Saturday, January 17, 2015

Battle of Cowpens

Today is the anniversary of one of the most significant battles in the history of the United States and nobody seems to notice. A short history of the Revolutionary War could read like this:

- The British surrendered at Yorktown after being surrounded by the Continental Army on land and bottled up by the French fleet at sea.
- The British were stuck at Yorktown because they had been so long occupied in the South by battles like the disaster (for the British) at Cowpens
- Cowpens was made possible by Valley Forge and the victory over the Hessians at Trenton
- The French navy was brought into the war because of the overwhelming victory over the British at Saratoga.
- Trenton was made possible by the Continental Army slipping out of Long Island where they really should have been trapped and destroyed by the British
- Long Island was made possible by the victory over the British in the siege of Boston which in turn was made possible by the guns taken from Fort Ticonderoga and by the start of the war at Lexington and Concord.

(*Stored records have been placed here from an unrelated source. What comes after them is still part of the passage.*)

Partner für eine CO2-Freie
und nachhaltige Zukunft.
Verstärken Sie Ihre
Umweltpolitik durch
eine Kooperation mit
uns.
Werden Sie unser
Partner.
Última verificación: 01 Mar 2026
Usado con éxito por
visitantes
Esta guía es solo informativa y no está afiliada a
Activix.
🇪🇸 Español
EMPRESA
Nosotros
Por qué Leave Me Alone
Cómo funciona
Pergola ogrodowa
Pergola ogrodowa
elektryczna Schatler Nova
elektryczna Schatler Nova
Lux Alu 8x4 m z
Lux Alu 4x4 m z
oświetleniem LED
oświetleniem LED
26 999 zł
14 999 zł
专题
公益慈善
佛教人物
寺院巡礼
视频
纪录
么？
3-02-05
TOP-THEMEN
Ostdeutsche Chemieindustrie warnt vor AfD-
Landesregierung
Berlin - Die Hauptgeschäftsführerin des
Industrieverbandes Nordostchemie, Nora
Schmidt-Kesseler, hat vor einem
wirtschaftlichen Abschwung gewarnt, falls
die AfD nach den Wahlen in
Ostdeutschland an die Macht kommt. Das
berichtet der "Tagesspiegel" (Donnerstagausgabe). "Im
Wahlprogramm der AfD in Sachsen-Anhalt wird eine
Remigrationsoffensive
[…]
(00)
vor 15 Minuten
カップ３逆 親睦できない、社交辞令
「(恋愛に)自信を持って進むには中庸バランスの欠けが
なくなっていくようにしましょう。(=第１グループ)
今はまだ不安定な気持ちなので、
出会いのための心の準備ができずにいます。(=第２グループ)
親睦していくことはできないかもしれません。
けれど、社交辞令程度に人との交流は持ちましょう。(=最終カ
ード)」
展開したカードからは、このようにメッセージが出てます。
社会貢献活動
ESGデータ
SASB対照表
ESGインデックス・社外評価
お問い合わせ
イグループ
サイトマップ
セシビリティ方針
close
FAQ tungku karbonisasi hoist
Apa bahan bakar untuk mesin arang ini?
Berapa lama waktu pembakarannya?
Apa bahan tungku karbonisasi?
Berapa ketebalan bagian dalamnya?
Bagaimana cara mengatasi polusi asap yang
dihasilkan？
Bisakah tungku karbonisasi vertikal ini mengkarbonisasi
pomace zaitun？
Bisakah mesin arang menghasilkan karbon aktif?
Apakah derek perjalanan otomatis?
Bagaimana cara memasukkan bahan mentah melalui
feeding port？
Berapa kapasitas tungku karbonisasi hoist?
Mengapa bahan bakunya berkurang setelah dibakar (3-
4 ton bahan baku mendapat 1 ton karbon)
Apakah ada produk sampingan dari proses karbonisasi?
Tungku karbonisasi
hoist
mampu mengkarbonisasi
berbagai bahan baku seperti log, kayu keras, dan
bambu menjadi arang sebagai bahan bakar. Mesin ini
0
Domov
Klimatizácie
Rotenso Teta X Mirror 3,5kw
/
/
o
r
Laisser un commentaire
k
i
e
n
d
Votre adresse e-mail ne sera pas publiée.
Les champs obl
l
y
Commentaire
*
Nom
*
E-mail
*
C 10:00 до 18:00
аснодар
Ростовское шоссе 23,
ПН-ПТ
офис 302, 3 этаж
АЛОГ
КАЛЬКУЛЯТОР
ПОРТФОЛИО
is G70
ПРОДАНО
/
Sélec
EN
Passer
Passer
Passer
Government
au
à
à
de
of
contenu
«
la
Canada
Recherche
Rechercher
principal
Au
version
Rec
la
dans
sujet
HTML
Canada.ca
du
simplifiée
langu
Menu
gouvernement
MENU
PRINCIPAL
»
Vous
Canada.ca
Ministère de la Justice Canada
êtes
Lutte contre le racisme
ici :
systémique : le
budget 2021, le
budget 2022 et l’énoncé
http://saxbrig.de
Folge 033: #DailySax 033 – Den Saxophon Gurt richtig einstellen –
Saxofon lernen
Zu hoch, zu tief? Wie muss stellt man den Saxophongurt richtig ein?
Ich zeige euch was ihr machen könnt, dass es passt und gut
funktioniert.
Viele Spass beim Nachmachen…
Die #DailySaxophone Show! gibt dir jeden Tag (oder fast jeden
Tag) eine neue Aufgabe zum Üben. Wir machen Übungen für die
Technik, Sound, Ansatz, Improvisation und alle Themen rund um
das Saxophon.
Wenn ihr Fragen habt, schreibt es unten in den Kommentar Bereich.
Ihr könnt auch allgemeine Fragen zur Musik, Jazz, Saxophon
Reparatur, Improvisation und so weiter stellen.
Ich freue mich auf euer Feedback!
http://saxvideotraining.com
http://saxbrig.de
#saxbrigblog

Of the above - the Battle of Cowpens (which happened 233 years ago today) is probably the least remembered.

If it is remembered it is probably the version that was put forth in the Mel Gibson movie The Patriot. In the movie there is a battle without a name in which Gibson's character asks his irregular infantry to get off two shots and then retreat to trick the British into chasing after them. This is the same basic "plot" to the Battle of Cowpens. The Jason Isaacs character of the dark-hearted Col. Tavington is loosely based on Col. Banastre Tarleton who led the British troops at Cowpens. Unlike the battle in the movie, however, in real life Tarleton (nee Tavington) escapes to fight another day.

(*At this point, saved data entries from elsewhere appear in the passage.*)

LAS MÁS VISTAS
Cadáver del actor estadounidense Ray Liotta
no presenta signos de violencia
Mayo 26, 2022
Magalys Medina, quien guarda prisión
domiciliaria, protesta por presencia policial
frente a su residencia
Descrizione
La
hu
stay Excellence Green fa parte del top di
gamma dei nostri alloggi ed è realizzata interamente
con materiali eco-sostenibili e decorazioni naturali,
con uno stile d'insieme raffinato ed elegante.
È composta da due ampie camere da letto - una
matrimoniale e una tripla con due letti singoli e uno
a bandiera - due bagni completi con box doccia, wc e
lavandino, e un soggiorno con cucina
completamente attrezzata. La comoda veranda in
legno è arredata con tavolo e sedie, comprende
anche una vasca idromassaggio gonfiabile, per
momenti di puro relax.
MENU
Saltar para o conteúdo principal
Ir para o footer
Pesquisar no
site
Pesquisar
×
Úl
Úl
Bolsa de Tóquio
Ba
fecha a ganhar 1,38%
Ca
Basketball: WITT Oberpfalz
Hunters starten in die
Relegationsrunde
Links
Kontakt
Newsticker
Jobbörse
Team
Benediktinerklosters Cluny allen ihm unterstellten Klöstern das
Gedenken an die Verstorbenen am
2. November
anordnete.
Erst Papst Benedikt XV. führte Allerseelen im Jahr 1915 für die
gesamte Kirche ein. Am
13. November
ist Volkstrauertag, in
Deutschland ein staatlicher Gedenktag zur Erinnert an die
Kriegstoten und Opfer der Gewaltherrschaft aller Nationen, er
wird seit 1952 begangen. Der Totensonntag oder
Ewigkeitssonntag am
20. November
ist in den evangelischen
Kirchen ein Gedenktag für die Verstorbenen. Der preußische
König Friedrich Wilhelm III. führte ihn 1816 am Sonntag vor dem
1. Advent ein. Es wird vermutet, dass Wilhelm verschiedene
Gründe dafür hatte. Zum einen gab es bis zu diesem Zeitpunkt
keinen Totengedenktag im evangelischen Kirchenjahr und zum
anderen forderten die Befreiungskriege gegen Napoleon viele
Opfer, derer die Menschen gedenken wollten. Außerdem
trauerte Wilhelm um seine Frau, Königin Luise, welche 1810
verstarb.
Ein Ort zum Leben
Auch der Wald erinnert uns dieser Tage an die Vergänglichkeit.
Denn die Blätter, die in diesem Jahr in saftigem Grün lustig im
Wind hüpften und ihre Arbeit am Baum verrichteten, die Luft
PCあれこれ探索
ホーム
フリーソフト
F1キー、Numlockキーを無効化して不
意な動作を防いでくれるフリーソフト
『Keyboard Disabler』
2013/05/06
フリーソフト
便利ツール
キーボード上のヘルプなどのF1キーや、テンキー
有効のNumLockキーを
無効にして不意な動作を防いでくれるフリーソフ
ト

One other note that may only interest me. In the movie The Patriot, Gibson's character uses straw soldiers to convince the British to let captives escape. In real life this trick was used but it was used by the British to allow the "captive" loyalists to escape Boston via ships in the harbor under the cover of "troops" placed overlooking the city on Bunker Hill. The troops later turned out to be straw dummies.